A worried government on Wednesday announced a set of measures including the extension of a subsidised bank loan scheme for embattled exporters struggling to stay afloat amid shrinking world demand.
Under the subsidised interest rate scheme, specified exporters can now avail bank loans at a cheaper rate. The government pays banks directly bearing the cost of the loan by two percentage points to ensure that lending institutions do not have bear the additional burden of providing cheaper credit.
The scheme, which was to end on March 2013, has been extended for one more year.
Besides, more sectors have been covered under the scheme with engineering exporters being the major beneficiaries.
Besides, merchandise shipments to the US, European Union and Asian markets will qualify for additional sops.
“With these measures, we should be able to give a push to our exports in the last quarter of this financial year,” commerce and industry minister Anand Sharma said. “The objective is to stabilise the situation and try and move from the negative territory to positive.”
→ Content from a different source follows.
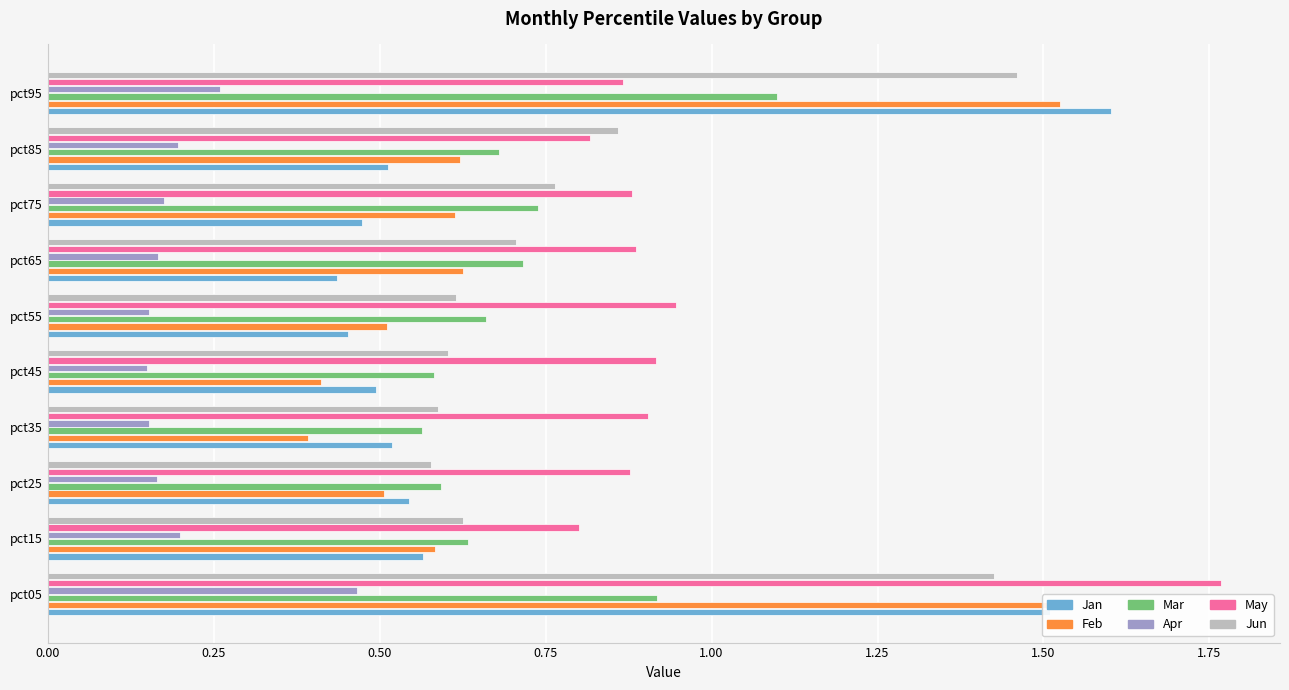

The value of Jun at pct95 is 1.5. True or false?

True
India’s exports during April-November 2012 stood at $189.2 billion, registering a decline of (-)5.9% against a year ago.
Poor shipment orders have meant that exporters haven’t been able reap the advantage of a weakening rupee, which has slid to a record low. A persistently weak rupee has made imports costlier, widening the trade deficit to $175.5 billion — a worrying sign for an economy already slowing.
The $360-billion export target for 2012-13 now appears increasingly unlikely to achieve.
“Given the global slowdown and the contraction at some of the major destinations of India’s exports, we are finding it difficult to meet the target,” said Sharma.